• _Task to complete_
Please transcribe exactly the line that holds "right eye: (333, 55)" and all lines that follow it to the end of the records below, omitting any pictures.

• _Data excerpts_

------------------------------

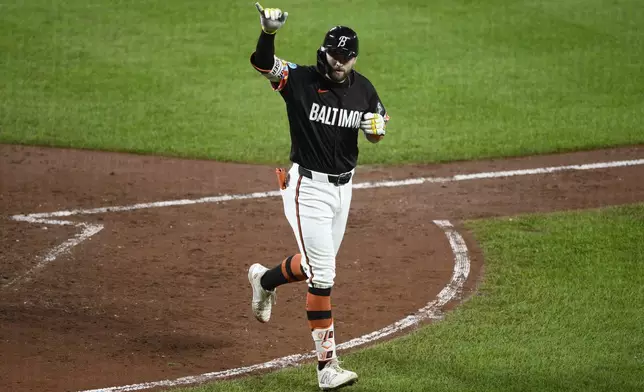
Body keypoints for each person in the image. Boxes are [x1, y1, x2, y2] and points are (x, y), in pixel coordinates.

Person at [247, 3, 389, 390]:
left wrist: (376, 129)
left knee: (315, 267)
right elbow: (263, 65)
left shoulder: (364, 88)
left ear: (354, 58)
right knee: (323, 275)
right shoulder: (300, 80)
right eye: (333, 55)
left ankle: (264, 281)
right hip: (306, 188)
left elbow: (376, 129)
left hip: (344, 191)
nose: (338, 62)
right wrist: (268, 32)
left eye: (345, 57)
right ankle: (326, 367)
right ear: (322, 52)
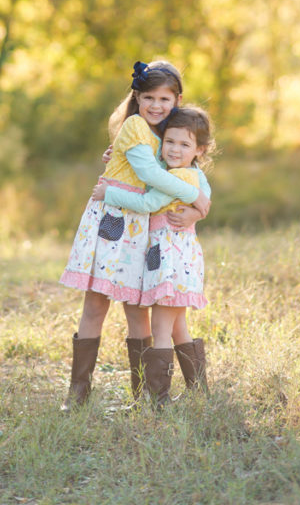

------------------------------

• _Answer to this exercise_
right eye: (333, 55)
left ankle: (264, 281)
right hip: (306, 188)
left elbow: (376, 129)
left hip: (344, 191)
nose: (338, 62)
right wrist: (268, 32)
left eye: (345, 57)
right ankle: (326, 367)
right ear: (322, 52)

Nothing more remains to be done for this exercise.